* What is being asked: Add -74 to each of the three numbers (x, y and depth) in every keypoint triple on the lines of the records from the line with "right shoulder: (475, 245, 0)" to the line with "left ankle: (477, 437, 3)", and write out only those lines in full with the new values.

Information provided: Begin

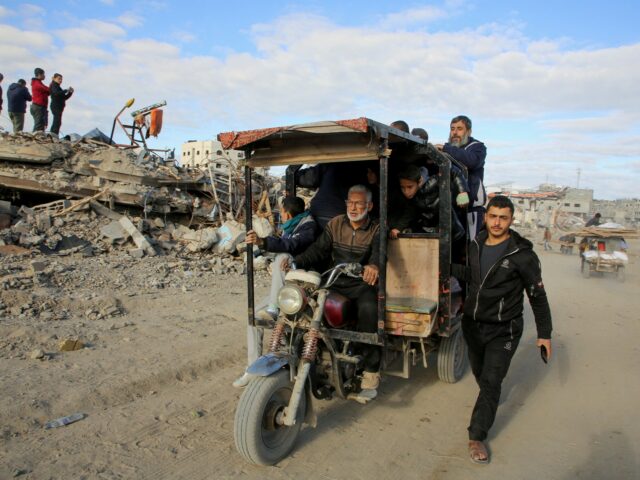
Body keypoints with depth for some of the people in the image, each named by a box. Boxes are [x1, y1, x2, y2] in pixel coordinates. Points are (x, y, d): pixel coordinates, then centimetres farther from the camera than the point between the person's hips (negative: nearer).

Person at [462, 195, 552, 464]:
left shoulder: (522, 255, -15)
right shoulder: (475, 245, 0)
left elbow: (537, 295, -8)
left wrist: (544, 334, -5)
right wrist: (464, 309, 19)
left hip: (503, 330, -5)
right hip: (472, 324, 5)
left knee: (491, 381, -7)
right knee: (480, 374, 21)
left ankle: (477, 437, 3)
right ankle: (489, 401, 51)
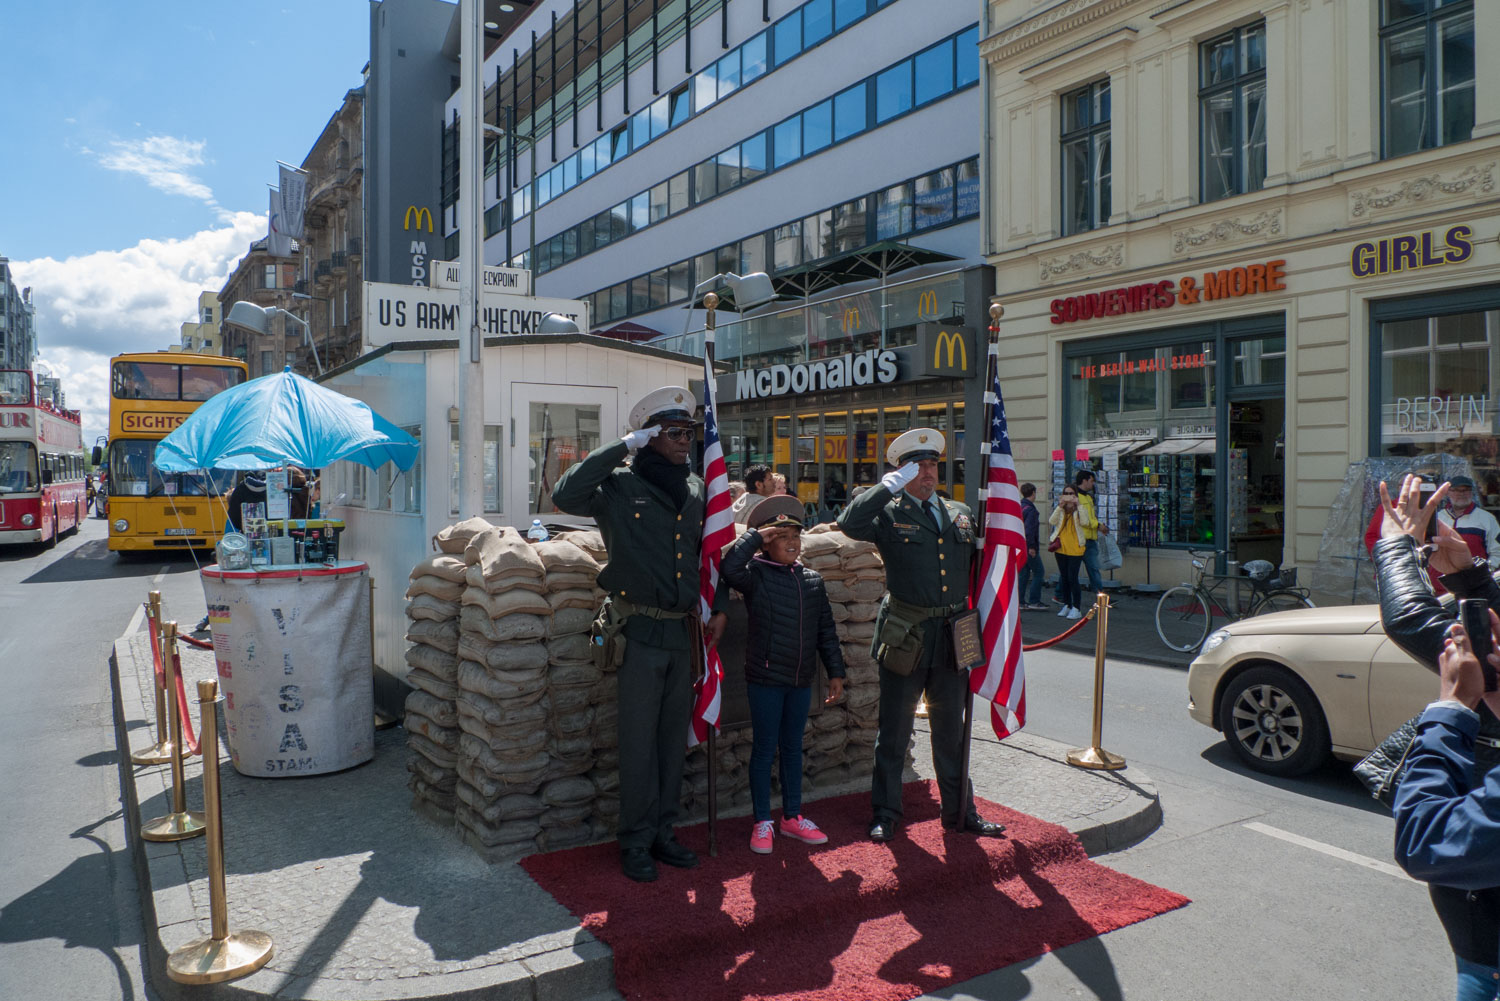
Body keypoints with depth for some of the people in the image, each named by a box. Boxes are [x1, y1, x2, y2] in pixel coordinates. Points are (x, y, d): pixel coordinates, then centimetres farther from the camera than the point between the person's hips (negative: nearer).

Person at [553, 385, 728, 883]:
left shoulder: (695, 490, 11)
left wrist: (718, 607, 9)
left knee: (674, 736, 13)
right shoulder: (621, 486, -5)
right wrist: (624, 446, -18)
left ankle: (663, 832, 26)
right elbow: (565, 495, -22)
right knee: (639, 740, 2)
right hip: (641, 630, -5)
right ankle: (636, 843, 15)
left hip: (683, 630, 5)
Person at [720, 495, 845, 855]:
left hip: (800, 680, 5)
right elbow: (729, 566, -31)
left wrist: (836, 672, 9)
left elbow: (826, 630, 10)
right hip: (765, 680, -5)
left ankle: (792, 817, 28)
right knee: (764, 749, 5)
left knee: (793, 748, 16)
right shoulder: (756, 575, -8)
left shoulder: (812, 580, 6)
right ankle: (762, 822, 17)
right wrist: (755, 534, -21)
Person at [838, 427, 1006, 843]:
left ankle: (960, 811, 29)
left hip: (953, 637, 5)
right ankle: (885, 815, 19)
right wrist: (890, 485, -19)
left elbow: (974, 565, 19)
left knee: (951, 730, 16)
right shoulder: (888, 514, -4)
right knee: (893, 731, 6)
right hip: (905, 637, -4)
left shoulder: (960, 513, 12)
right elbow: (849, 523, -22)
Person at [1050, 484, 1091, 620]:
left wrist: (1078, 505, -20)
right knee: (1064, 578, 12)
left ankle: (1076, 609, -3)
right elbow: (1052, 521, -10)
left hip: (1075, 548, -4)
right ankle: (1067, 605, 23)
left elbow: (1085, 522, -19)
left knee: (1072, 578, -9)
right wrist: (1060, 506, -18)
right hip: (1061, 548, 4)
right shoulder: (1060, 510, 8)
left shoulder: (1080, 509, 1)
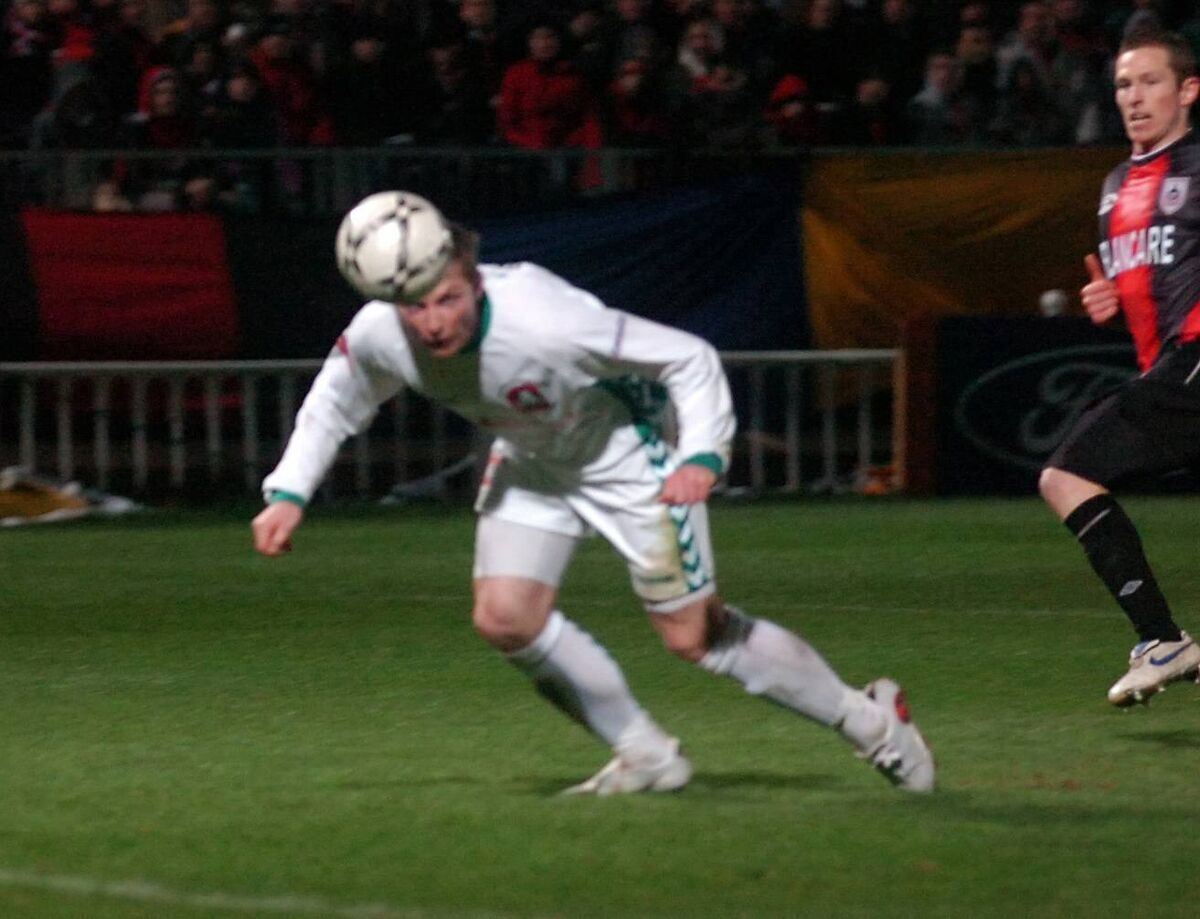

Information provided: End

* Written reply:
right shoulder: (401, 171, -74)
left elbow: (463, 221, -82)
left wrist: (470, 260, -79)
right wrist: (390, 235, -55)
left hip: (429, 256, -79)
right hip: (398, 250, -69)
left knee: (417, 307, -81)
right knee: (406, 300, -53)
left ankle: (403, 363, -71)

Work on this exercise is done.